» **Goal of the exercise**
Would you write out the lines from the one containing "Copyright ©2012" to the end of the records below, exactly and in full, please?

Data entries:
------------------------

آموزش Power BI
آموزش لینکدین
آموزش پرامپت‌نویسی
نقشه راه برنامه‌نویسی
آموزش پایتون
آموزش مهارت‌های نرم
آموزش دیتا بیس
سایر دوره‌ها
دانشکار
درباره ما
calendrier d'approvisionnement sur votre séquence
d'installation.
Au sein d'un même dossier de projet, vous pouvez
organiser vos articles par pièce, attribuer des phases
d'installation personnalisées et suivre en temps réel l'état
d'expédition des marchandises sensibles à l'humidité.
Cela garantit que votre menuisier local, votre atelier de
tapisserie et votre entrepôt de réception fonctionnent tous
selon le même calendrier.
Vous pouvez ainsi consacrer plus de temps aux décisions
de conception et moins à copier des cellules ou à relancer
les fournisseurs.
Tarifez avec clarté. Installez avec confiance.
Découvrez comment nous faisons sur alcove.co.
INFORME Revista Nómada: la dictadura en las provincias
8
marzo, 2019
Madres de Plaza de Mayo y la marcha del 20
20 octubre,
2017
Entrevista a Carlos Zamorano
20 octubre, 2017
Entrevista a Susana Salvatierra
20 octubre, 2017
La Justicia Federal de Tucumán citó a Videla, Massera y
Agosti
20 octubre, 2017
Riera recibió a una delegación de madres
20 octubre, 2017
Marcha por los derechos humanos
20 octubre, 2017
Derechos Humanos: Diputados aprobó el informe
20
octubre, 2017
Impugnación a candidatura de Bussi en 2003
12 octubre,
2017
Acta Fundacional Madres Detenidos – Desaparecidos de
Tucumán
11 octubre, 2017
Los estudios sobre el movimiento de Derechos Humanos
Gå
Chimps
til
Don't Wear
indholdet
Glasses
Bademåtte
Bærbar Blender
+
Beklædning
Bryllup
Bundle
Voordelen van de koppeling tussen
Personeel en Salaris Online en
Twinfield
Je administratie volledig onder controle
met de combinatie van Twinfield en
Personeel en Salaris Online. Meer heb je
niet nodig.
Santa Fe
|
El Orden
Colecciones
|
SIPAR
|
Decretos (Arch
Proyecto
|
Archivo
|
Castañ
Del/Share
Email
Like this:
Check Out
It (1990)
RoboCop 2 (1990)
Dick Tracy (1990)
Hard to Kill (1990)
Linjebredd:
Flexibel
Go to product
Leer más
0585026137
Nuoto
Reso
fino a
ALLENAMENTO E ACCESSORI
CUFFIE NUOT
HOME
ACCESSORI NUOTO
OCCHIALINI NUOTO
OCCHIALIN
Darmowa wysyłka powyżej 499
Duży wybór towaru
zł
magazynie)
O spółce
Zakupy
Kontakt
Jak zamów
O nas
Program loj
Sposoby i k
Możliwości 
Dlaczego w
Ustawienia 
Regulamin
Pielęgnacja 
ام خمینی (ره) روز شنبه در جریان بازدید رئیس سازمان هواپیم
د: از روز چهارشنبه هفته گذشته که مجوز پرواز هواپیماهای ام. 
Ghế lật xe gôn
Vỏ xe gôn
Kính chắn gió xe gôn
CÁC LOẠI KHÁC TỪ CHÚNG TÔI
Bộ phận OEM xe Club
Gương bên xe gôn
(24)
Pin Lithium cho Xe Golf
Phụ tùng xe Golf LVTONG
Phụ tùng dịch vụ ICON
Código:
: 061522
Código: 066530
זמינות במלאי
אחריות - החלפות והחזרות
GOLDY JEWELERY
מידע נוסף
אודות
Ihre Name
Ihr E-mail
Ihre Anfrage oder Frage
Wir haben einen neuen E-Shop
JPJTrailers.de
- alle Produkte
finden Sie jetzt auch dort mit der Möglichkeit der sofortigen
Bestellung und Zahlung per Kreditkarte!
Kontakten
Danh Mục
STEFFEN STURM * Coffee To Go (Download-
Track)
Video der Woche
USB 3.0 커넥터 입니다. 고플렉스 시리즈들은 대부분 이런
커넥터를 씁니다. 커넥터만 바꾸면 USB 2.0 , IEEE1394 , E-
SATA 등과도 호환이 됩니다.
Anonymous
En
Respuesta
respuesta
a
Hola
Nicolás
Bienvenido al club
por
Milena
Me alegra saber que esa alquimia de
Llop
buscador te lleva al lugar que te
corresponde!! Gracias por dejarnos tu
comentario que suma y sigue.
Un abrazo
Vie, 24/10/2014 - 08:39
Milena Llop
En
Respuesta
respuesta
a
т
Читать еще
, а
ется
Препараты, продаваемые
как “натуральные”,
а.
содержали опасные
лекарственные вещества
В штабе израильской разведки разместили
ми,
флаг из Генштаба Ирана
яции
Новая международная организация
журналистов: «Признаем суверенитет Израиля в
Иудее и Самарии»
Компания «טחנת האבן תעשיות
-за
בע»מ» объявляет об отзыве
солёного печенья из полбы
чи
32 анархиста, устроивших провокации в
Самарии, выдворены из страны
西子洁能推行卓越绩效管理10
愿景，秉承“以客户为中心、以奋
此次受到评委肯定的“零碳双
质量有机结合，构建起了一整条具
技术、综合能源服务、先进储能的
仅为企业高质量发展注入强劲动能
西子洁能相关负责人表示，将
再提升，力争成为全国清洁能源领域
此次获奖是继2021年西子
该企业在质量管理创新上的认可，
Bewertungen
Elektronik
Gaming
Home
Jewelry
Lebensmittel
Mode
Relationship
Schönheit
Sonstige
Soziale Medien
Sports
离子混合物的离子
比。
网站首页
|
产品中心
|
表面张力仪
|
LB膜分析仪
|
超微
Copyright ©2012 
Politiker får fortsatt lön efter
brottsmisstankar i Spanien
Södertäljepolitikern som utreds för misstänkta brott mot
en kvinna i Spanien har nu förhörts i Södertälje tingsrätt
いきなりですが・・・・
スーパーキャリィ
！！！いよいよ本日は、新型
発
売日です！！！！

------------------------

» **Output of the exercise**
Copyright ©2012 
Politiker får fortsatt lön efter
brottsmisstankar i Spanien
Södertäljepolitikern som utreds för misstänkta brott mot
en kvinna i Spanien har nu förhörts i Södertälje tingsrätt
いきなりですが・・・・
スーパーキャリィ
！！！いよいよ本日は、新型
発
売日です！！！！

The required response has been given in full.